» **ASSIGNMENT**
Needed from the data below: all lines that contain the word "this".
(Beginning of INFORMATION SUPPLIED)
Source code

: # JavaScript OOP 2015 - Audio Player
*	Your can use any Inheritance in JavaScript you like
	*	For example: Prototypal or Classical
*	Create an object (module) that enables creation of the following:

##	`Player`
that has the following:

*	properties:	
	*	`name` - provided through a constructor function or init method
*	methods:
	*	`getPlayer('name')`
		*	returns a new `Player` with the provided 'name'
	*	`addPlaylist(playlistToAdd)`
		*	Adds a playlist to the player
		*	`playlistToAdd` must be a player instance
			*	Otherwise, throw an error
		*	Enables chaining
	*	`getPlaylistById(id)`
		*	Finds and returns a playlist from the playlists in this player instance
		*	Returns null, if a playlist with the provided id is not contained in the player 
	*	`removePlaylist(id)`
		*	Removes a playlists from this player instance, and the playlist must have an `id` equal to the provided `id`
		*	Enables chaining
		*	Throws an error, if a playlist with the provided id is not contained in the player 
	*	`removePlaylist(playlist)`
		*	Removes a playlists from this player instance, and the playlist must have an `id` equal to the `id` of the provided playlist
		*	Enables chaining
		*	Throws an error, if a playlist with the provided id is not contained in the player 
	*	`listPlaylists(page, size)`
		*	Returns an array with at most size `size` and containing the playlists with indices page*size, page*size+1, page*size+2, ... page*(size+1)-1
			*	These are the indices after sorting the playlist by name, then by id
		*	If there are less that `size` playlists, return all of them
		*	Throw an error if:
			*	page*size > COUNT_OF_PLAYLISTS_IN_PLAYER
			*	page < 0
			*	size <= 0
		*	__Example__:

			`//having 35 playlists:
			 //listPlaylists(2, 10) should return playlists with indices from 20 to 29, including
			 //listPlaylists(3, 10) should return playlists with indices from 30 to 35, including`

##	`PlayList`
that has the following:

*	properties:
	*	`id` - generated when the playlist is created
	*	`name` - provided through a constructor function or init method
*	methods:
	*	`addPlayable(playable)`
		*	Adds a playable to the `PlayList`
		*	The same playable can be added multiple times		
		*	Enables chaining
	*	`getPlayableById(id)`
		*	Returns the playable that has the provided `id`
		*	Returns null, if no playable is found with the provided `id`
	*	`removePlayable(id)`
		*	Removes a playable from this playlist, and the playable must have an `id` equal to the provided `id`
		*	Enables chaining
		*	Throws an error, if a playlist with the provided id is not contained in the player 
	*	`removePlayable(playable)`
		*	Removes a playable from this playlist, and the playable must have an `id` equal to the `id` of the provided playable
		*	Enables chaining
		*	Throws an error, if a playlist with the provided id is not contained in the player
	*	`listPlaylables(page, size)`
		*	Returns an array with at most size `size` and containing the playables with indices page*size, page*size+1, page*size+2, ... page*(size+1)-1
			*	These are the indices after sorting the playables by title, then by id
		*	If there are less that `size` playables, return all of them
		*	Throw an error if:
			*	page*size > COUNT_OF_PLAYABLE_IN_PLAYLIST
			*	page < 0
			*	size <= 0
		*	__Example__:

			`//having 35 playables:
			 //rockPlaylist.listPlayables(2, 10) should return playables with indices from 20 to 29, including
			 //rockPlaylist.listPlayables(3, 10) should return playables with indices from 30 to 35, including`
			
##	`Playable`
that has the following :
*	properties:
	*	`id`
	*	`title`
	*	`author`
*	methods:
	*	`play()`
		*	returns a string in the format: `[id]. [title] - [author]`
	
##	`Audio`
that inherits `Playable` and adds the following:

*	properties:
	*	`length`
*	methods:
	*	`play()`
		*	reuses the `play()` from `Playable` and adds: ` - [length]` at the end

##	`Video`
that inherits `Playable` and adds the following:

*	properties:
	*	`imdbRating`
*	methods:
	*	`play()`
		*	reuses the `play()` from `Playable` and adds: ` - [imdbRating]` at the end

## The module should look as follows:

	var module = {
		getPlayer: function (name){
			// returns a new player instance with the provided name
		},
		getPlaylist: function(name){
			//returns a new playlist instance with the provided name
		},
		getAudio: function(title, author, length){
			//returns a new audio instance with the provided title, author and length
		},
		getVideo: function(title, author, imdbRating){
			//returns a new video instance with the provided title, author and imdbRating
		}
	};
(End of INFORMATION SUPPLIED)
» **EXPECTED ANSWER**
		*	Finds and returns a playlist from the playlists in this player instance
		*	Removes a playlists from this player instance, and the playlist must have an `id` equal to the provided `id`
		*	Removes a playlists from this player instance, and the playlist must have an `id` equal to the `id` of the provided playlist
		*	Removes a playable from this playlist, and the playable must have an `id` equal to the provided `id`
		*	Removes a playable from this playlist, and the playable must have an `id` equal to the `id` of the provided playable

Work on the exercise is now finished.